I awoke with sweat drenching my body, and the blankets all messed up. My eyes found the window, and saw the moon was still high in the sky. I got up, and walked into my bathroom. My hair was stuck to my face, which I pulled away. I turned on the sink and brought a cloth under the water. I ran the cloth across my sweaty face and neck, sighing deeply.
"Another nightmare...this has to mean something." I whispered, looking at my reflection and back over to my window.
The hinges creaked as I opened the window, pushing out the two panes. Once again, My head was propped up by my palm, and I peered into the late night scene. My thoughts clouded by a nightmare that I had hoped was gone. Even though it differed from the last one, its similarities were too great. "Come home, Akemi. I'll be the mother you never had." echoed in my head. I placed my face in my hands, sobbing quietly.
Finally, I stood back up straight and made my hands into fists. I know what I have to do, I can't let Medusa haunt me any longer. Throwing out my dresser drawer, I got out a pen and paper, beginning to write a note for Asmund. "Asmund, I've left on important business. Do not fret, I'll return shortly. Tell Maka I'm sorry, and tell Kid...tell Kid I love him." I tore the paper out of the notebook, quietly opened my door, and ran to leave it on the kitchen counter.
I went over to my window, fought back tears, and climbed out. Swinging onto the roof, I let the wind envelop my violet hair, intertwining itself with my long locks. I threw out a hand, and turned off my Soul Protect. I then brought both hands out in front of me to where my thumbs met, and channeled out violet and white magick waves, forming them into a skateboard of my own creation.
"Being with Kid so long, I picked up a few tricks of his." I looked down at the skateboard, its violet base accented with white stripes and black wheels.
"S-Stop it," I wiped my eyes, pushing back tears. "you remind me of Beelzebub."
With my body now dressed in its witches attire once more, and my hair returned to its black colour, I hopped on my skateboard and soared off into the night. I knew exactly where Medusa was located, but I made one last stop before leaving Death City. I flew over to Gallows Manor, to see if I could catch one last glimpse at Kid.

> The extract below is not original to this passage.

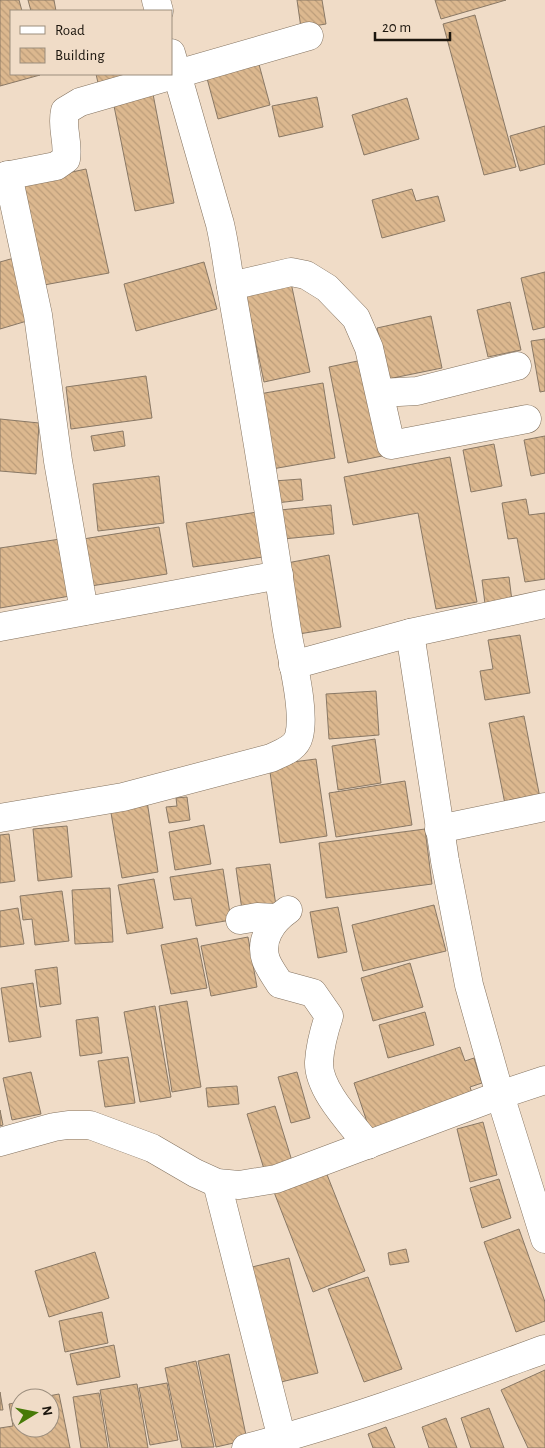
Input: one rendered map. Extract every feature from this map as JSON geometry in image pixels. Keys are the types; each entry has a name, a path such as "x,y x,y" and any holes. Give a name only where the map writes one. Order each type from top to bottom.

I flew around to the side where I could hopefully peer into his window. The curtains were blocking the way, so I brought up my hand and waved them aside. Sure enough, Death The Kid, the boy who thought himself incapable of Love, but found it in me, was laying back-down on his bed. That bed, I remembered, that I lay in not too long ago. My eyes welled up again, clicking to blue. This time, I didn't even bother to wipe away my tears or even hold them back.

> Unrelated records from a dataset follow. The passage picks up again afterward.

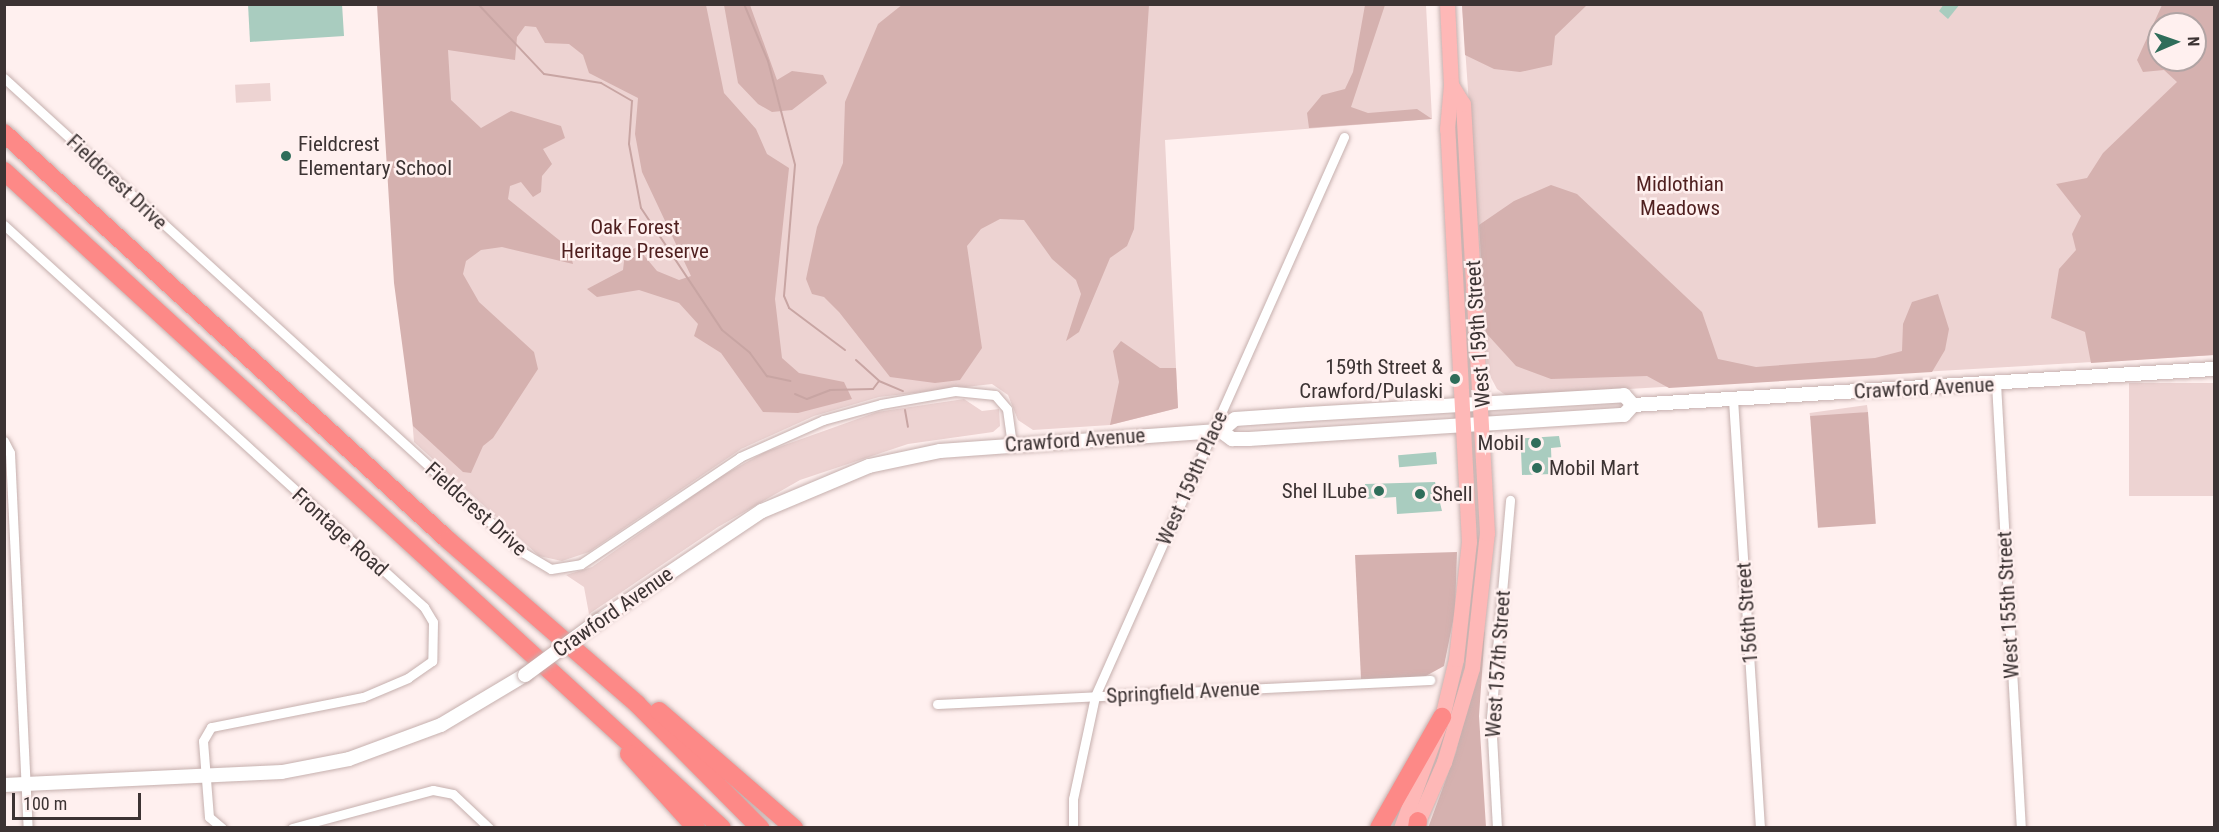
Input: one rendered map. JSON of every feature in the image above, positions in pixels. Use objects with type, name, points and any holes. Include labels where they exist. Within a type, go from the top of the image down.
[{"type":"highway","points":[[4,133],[448,540],[598,670],[760,828]]},
{"type":"highway","points":[[4,171],[722,828]]},
{"type":"highway","points":[[598,670],[651,704],[794,828]]},
{"type":"highway","points":[[1379,828],[1442,717]]},
{"type":"highway","points":[[612,726],[634,762],[696,828]]},
{"type":"main road","name":"West 159th Street","points":[[1413,826],[1442,717],[1465,587],[1465,425],[1447,129],[1451,85],[1447,4]]},
{"type":"main road","name":"West 159th Street","points":[[1413,826],[1460,714],[1477,636],[1487,533],[1485,424],[1463,104],[1451,85]]},
{"type":"main road","name":"Crawford Avenue","points":[[1217,431],[1232,440],[1624,415],[1632,405],[2214,369]]},
{"type":"main road","name":"Crawford Avenue","points":[[4,785],[282,772],[390,746],[484,703],[598,621],[762,511],[814,485],[930,453],[1012,443],[1217,431],[1235,419],[1623,394],[1632,405]]},
{"type":"street","name":"Fieldcrest Drive","points":[[4,78],[507,537],[551,569],[590,559],[740,457],[824,420],[881,404],[955,391],[995,395],[1007,409],[1012,443]]},
{"type":"street","name":"West 159th Place","points":[[1073,828],[1073,799],[1095,696],[1217,431],[1344,137]]},
{"type":"street","name":"Frontage Road","points":[[4,225],[424,607],[433,622],[432,661],[408,678],[363,697],[211,727],[203,741],[206,777]]},
{"type":"street","name":"West 155th Street","points":[[1996,383],[2021,828]]},
{"type":"street","name":"156th Street","points":[[1733,399],[1760,828]]},
{"type":"street","points":[[6,442],[28,828]]},
{"type":"street","name":"West 157th Street","points":[[1497,828],[1491,717],[1510,500]]},
{"type":"street","name":"Springfield Avenue","points":[[937,704],[1430,680]]},
{"type":"street","points":[[206,777],[210,818],[222,828]]},
{"type":"street","points":[[292,828],[315,826],[433,790],[453,794],[489,828]]},
{"type":"green space","name":"Oak Forest Heritage Preserve","points":[[379,5],[1426,5],[1432,119],[1165,140],[1178,408],[1110,425],[1033,430],[1018,420],[1008,395],[992,384],[879,397],[814,416],[741,449],[589,552],[562,561],[539,556],[414,442]]},
{"type":"green space","name":"Midlothian Meadows","points":[[1462,5],[2214,5],[2214,355],[1507,396],[1497,389],[1488,372]]},
{"type":"green space","points":[[270,83],[271,101],[236,103],[235,85]]},
{"type":"green space","points":[[2129,383],[2214,383],[2214,496],[2129,496]]},
{"type":"green space","points":[[964,399],[982,411],[999,409],[1000,426],[993,432],[908,444],[800,480],[718,527],[589,614],[584,587],[566,575],[592,567],[718,478],[765,452],[877,412]]},
{"type":"green space","points":[[1867,405],[1868,412],[1811,420],[1810,413]]},
{"type":"shaded area","points":[[903,4],[1149,5],[1134,229],[1127,246],[1110,258],[1079,332],[1066,341],[1081,294],[1076,280],[1052,259],[1024,220],[1000,219],[981,229],[967,246],[982,348],[960,380],[935,383],[890,377],[839,312],[824,297],[812,294],[806,279],[817,227],[843,163],[845,102],[878,24]]},
{"type":"shaded area","points":[[1462,4],[1587,5],[1555,36],[1552,65],[1520,72],[1494,69],[1465,55]]},
{"type":"shaded area","points":[[377,5],[706,5],[724,93],[756,129],[767,154],[789,168],[775,299],[782,358],[799,373],[844,382],[852,399],[798,413],[763,412],[721,353],[694,336],[698,324],[679,303],[639,290],[597,297],[587,289],[623,270],[625,253],[637,247],[657,271],[679,280],[691,276],[642,172],[635,134],[638,98],[589,73],[583,55],[569,44],[545,43],[536,27],[525,26],[517,37],[515,60],[448,50],[451,100],[481,128],[511,111],[561,126],[565,138],[543,149],[552,164],[542,176],[541,192],[533,197],[521,182],[510,186],[508,199],[569,248],[573,264],[502,247],[481,250],[466,261],[463,274],[479,302],[534,352],[538,369],[493,438],[483,446],[471,473],[463,472],[413,426],[394,283]]},
{"type":"shaded area","points":[[724,5],[750,5],[777,80],[792,71],[823,75],[827,83],[792,110],[772,112],[758,104],[738,83]]},
{"type":"shaded area","points":[[1365,5],[1385,5],[1351,107],[1368,113],[1417,109],[1432,119],[1309,128],[1307,113],[1322,95],[1345,89],[1353,72]]},
{"type":"shaded area","points":[[2162,5],[2214,5],[2214,355],[2091,363],[2085,332],[2051,318],[2059,269],[2076,250],[2072,234],[2081,216],[2056,184],[2087,178],[2103,153],[2177,82],[2166,72],[2207,72],[2207,12],[2159,12]]},
{"type":"shaded area","points":[[2147,38],[2147,72],[2143,72],[2137,60]]},
{"type":"shaded area","points":[[1551,185],[1577,194],[1702,312],[1718,359],[1756,367],[1875,358],[1902,351],[1903,324],[1912,302],[1938,294],[1949,329],[1945,350],[1932,372],[1669,388],[1647,376],[1551,379],[1516,366],[1486,333],[1479,225],[1514,201]]},
{"type":"shaded area","points":[[1121,341],[1160,368],[1176,368],[1178,408],[1110,425],[1119,382],[1113,351]]},
{"type":"shaded area","points":[[1868,412],[1876,524],[1818,528],[1810,416]]},
{"type":"shaded area","points":[[1457,552],[1455,611],[1444,666],[1424,677],[1361,679],[1355,555]]},
{"type":"shaded area","points":[[1485,629],[1479,716],[1486,827],[1428,828],[1456,752]]},
{"type":"building","points":[[248,4],[342,4],[344,36],[250,42]]},
{"type":"building","points":[[1944,4],[1960,4],[1948,19],[1939,11]]},
{"type":"building","points":[[1559,436],[1561,447],[1551,448],[1552,474],[1522,475],[1521,450],[1513,450],[1512,439]]},
{"type":"building","name":"Shell","points":[[1436,452],[1437,464],[1399,467],[1398,455]]},
{"type":"building","name":"Shell","points":[[1435,482],[1442,511],[1397,514],[1396,497],[1366,499],[1365,484]]},
{"type":"waterway","points":[[478,4],[544,74],[601,83],[632,101],[629,144],[641,208],[722,330],[750,353],[767,376],[790,381]]},
{"type":"waterway","points":[[744,4],[768,61],[795,165],[784,296],[789,308],[845,350]]},
{"type":"waterway","points":[[856,360],[879,381],[903,391]]},
{"type":"waterway","points":[[795,394],[807,399],[830,390],[873,389],[879,381]]},
{"type":"waterway","points":[[905,410],[908,427]]},
{"type":"place","name":"Fieldcrest Elementary School","points":[[286,156]]},
{"type":"place","name":"159th Street & Crawford/Pulaski","points":[[1455,379]]},
{"type":"place","name":"Mobil","points":[[1536,443]]},
{"type":"place","name":"Mobil Mart","points":[[1537,468]]},
{"type":"place","name":"Shel lLube","points":[[1379,491]]},
{"type":"place","name":"Shell","points":[[1420,494]]}]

"You have all the time to think now, Love." I sobbed, reminiscing at all the warm, fuzzy memories the two of us shared.
My time here has drawn to a close. I thought to myself, bringing Kid's curtains back together, and flying off on my skateboard. As I felt myself exiting the barrier around Death City, I felt my heart hurt. I turned my back for the final time on Death City, on Gallows Manor, on the DWMA. On a life that I had hoped to keep.